Forget about marketing for a second. Is your product compelling? The first thing I always look for when developing something new is whether or not it gives me an “ohhh” response once I see the initial concept in action. To be specific, as you are working on your project have you had the moment where it does something unique and you suddenly see that your idea has real potential? Or conversely, have you spent a lot of time working on your idea but you haven’t had that moment of realization? If so, then unfortunately your project might be dead on arrival.
I am working on something right now that started as an idea that popped into my head. I took 6 hours writing the core part of the app, then let it run for a couple days. As I started using it myself, I had that “Ohh!” experience. To me, that’s what tells me this can be a very compelling experience and why I’m pursuing further with it.
So if your product is compelling, then you’ve already gone 80% of the way there. The last 20% is the hard part. Find the audiences that will use what you’re building. Demonstrate it for them. Free access, full-on support to your initial base of users, etc. Devote yourself to answering people’s questions. You will find that word of mouth happens very easily when people are excited about what you’re doing.
When you have introduced it to your core audience, which will be very small to begin with, then look around at media outlets. These days media outlets range from popular forums about the niche you are filling, to blogs and related mass-media publications. Getting on Techcrunch is cool. Its a good way to get some exposure. Hacker News itself is becoming a good place to launch, because the community is still very small and much more devoted to trying new things. I used to get hit occasionally by Slashdot and Digg, and that traffic was good for big spikes, but I would only see about 1-2 percent overall traffic boosts after that overally. However, that was an extra 2 percent I didn’t have before.
Now, once you are established and have a small but active user base then you might consider bigger venues for advertising. Buying ads on popular sites like Digg and Techcrunch can help. Its very targeted, which is what you want.
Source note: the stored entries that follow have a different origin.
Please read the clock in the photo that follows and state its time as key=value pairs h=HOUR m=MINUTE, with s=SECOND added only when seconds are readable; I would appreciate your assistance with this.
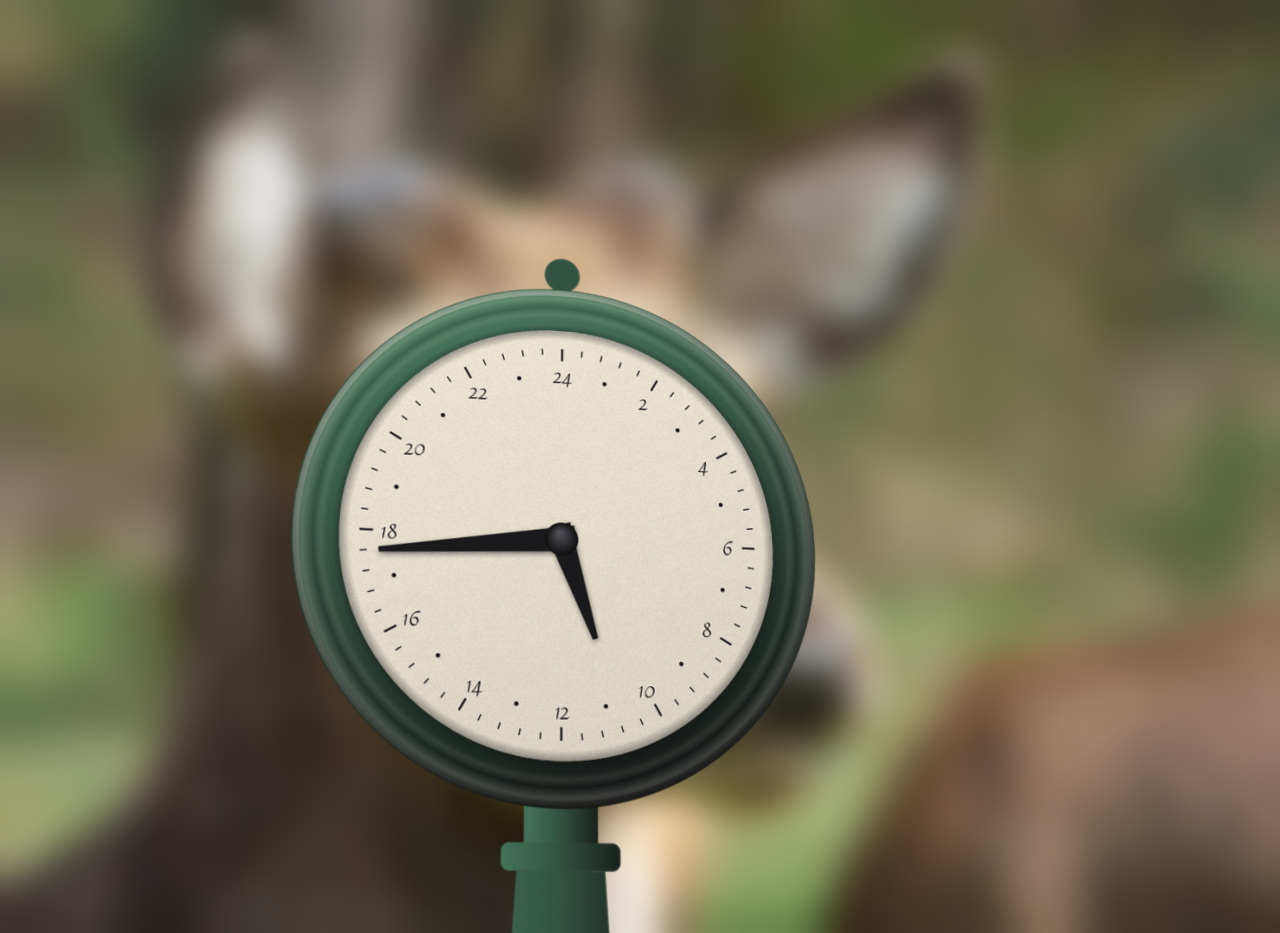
h=10 m=44
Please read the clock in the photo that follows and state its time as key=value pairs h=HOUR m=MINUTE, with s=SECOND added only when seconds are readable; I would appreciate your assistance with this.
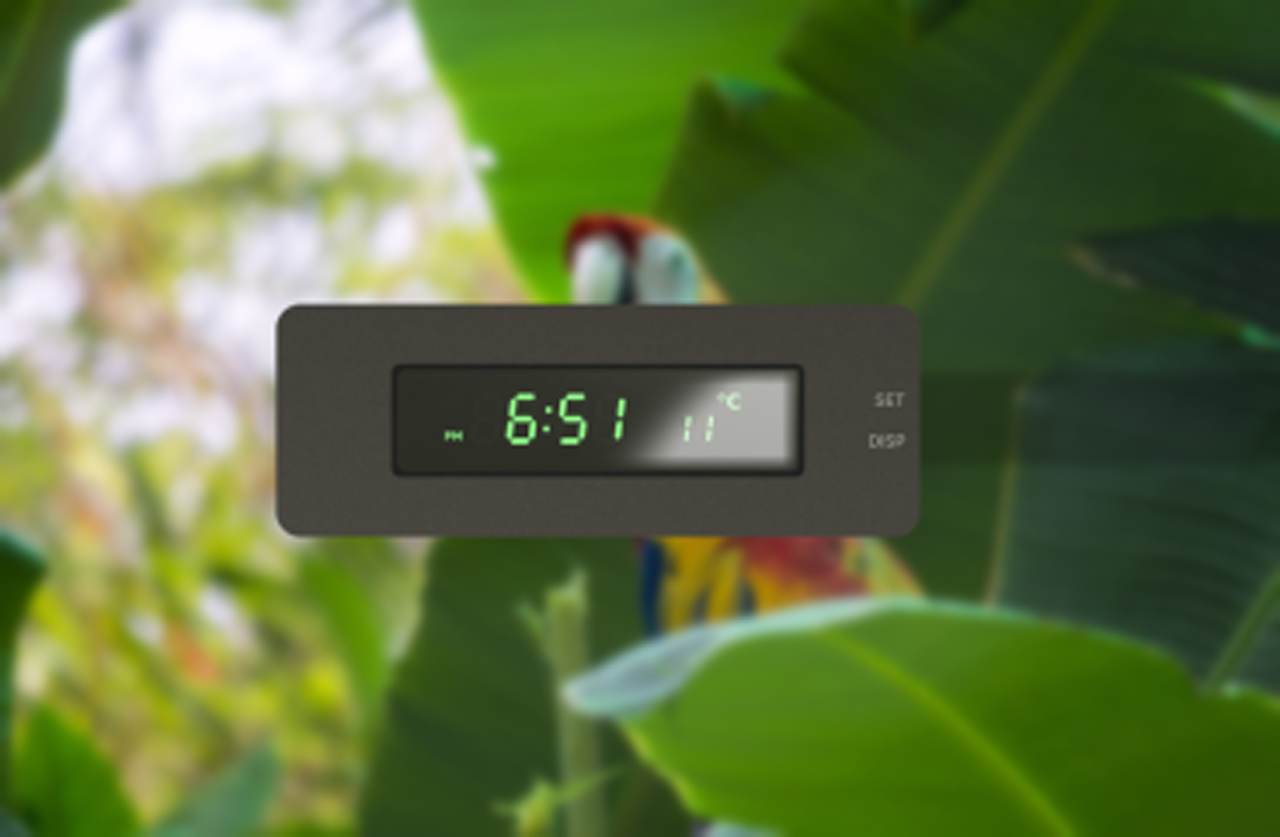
h=6 m=51
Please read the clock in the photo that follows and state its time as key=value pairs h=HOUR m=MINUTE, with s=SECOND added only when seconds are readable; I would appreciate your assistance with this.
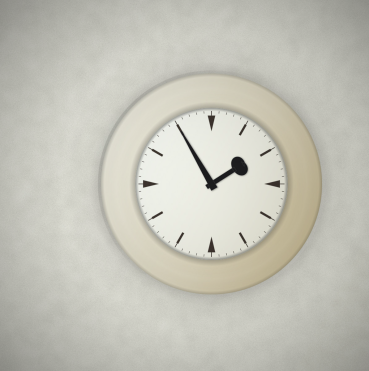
h=1 m=55
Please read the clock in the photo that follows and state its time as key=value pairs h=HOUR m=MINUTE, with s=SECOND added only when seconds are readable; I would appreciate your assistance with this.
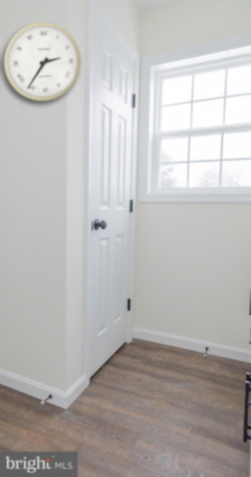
h=2 m=36
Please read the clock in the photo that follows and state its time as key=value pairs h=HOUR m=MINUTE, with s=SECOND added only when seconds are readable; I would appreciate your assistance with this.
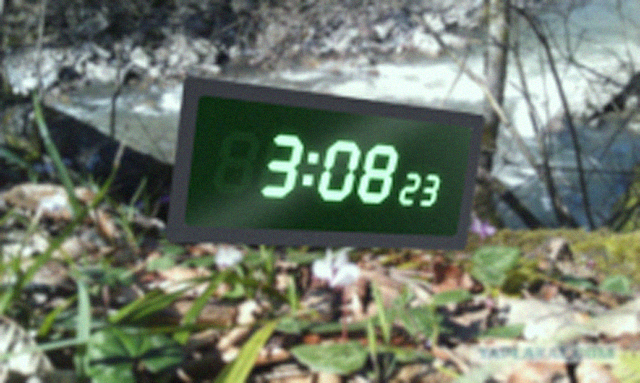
h=3 m=8 s=23
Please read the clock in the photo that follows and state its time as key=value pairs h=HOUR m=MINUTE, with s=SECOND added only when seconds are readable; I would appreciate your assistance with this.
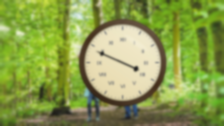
h=3 m=49
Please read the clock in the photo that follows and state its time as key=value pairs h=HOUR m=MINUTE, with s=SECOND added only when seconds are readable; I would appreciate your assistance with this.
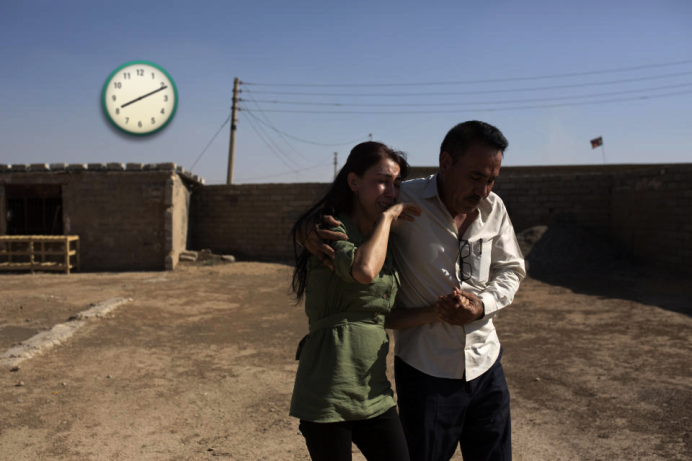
h=8 m=11
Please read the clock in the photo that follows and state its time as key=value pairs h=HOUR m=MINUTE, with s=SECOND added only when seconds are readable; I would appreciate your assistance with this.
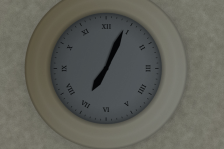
h=7 m=4
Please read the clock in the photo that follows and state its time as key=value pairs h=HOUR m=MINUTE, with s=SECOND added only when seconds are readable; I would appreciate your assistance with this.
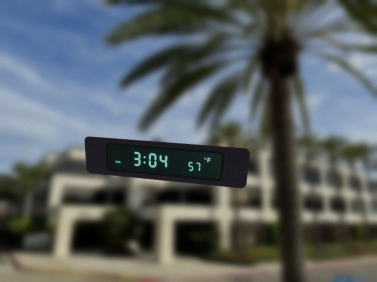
h=3 m=4
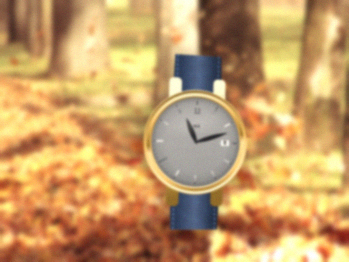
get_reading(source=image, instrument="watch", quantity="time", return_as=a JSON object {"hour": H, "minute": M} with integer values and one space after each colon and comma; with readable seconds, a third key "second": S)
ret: {"hour": 11, "minute": 12}
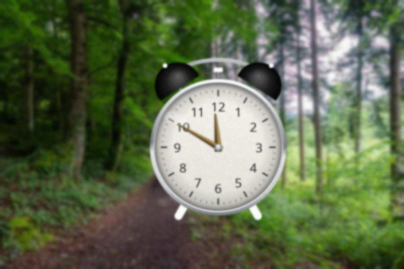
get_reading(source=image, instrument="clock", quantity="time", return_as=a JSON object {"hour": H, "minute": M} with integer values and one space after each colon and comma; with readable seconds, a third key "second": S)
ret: {"hour": 11, "minute": 50}
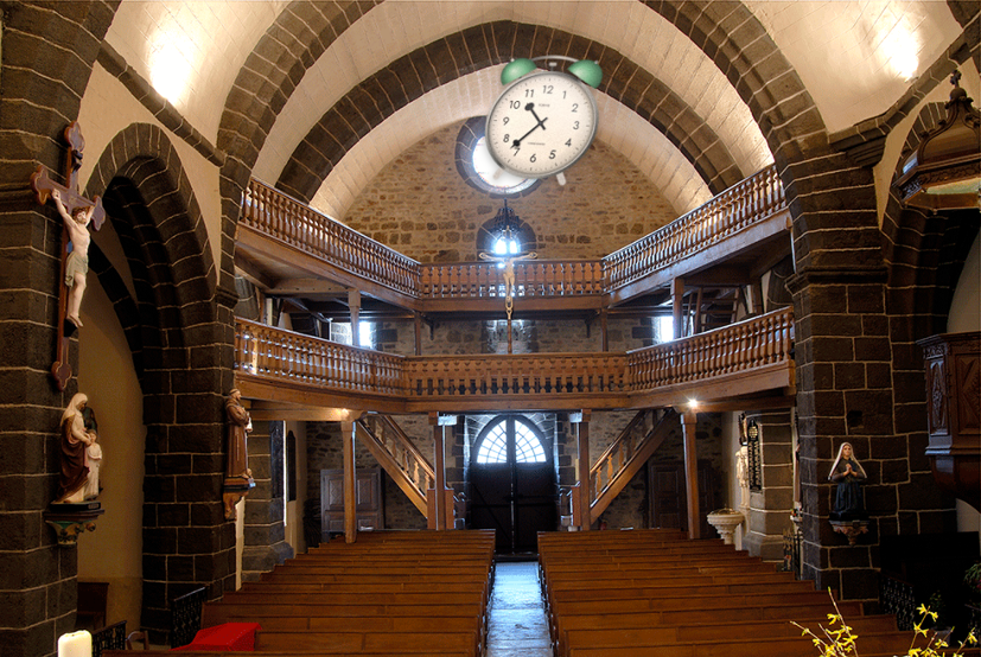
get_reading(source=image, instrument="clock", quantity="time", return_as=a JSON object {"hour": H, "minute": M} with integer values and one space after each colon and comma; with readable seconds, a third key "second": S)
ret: {"hour": 10, "minute": 37}
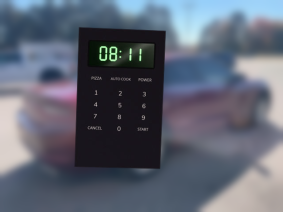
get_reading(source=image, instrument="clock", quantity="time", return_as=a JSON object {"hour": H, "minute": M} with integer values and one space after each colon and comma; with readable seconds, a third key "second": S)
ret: {"hour": 8, "minute": 11}
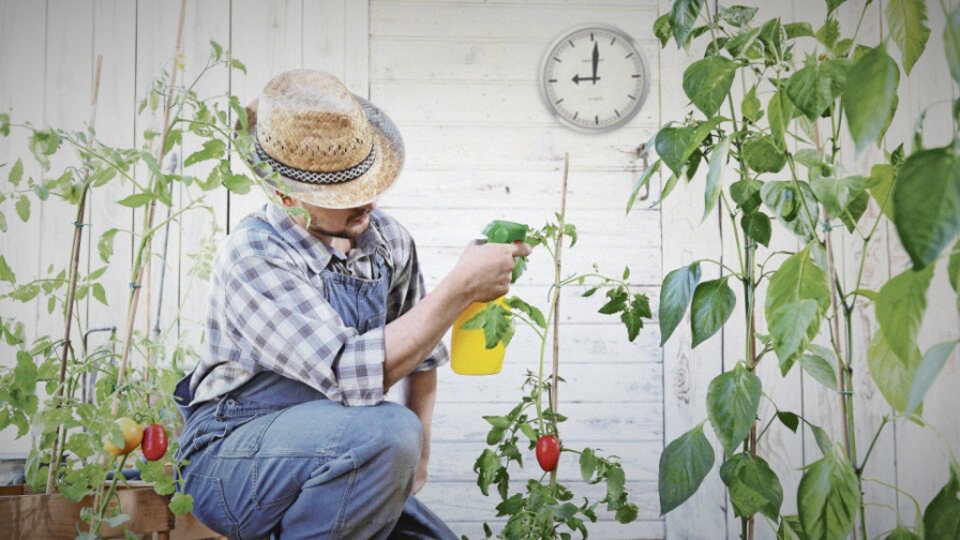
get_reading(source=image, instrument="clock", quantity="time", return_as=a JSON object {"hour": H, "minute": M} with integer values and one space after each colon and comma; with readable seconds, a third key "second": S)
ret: {"hour": 9, "minute": 1}
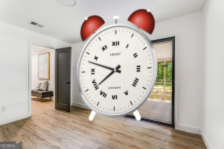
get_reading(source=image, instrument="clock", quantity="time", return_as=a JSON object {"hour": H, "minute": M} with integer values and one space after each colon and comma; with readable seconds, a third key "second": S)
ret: {"hour": 7, "minute": 48}
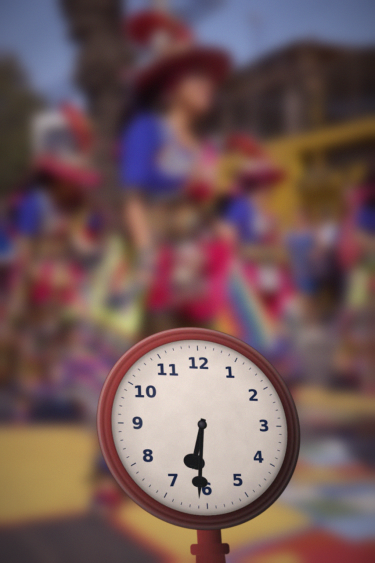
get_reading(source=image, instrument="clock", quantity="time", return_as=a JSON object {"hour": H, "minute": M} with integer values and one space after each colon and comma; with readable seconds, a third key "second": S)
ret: {"hour": 6, "minute": 31}
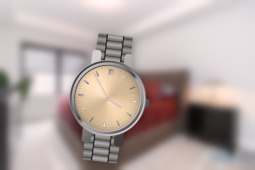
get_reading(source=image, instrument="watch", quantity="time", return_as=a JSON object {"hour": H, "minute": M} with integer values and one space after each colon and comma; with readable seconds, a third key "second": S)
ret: {"hour": 3, "minute": 54}
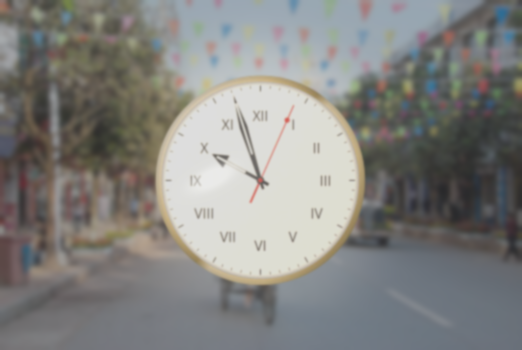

If you want some Google juice, oddly enough doing press releases can help. I started a company in the beginning of 2007 and we were paying about $150-$200 for press releases a few times a month. We didn’t see huge amounts of direct web traffic, but it was really good for getting the word out. People in the financial industry (who pay more attention to press releases than the rest of us) were talking about us and daily I was seeing our name being talked about in the niche circles we were targeting. The co-founder was invited to interview on a few radio shows, which helped after that. (Sadly the company is defunct now. That’s how startups go. However that was not because of the advertising and word of mouth.)
Don’t spend a ton of money on press releases. If your target audience is general web users, then releasing a press release 4x a month will do bollux for you. If you’re targeting businesses, then press releases can be more helpful. But still be careful.
The last thing that I can suggest, is remember your users are “customers” and NOT “consumers”. You can always tell a marketing shill versus a true entrepreneur by how they refer to people. Everyone forgets that before the 20th century, consumption meant you had tuberculosis. Then that term got morphed to refer to “the dirty poor masses that buy the rotten horse meat we sell them as hot dogs.” I am a customer, a user, not a consumer. Remember that if you treat your potential audience with respect, *your* users, then they will respect your product and that goes much further than any dollar spent on marketing.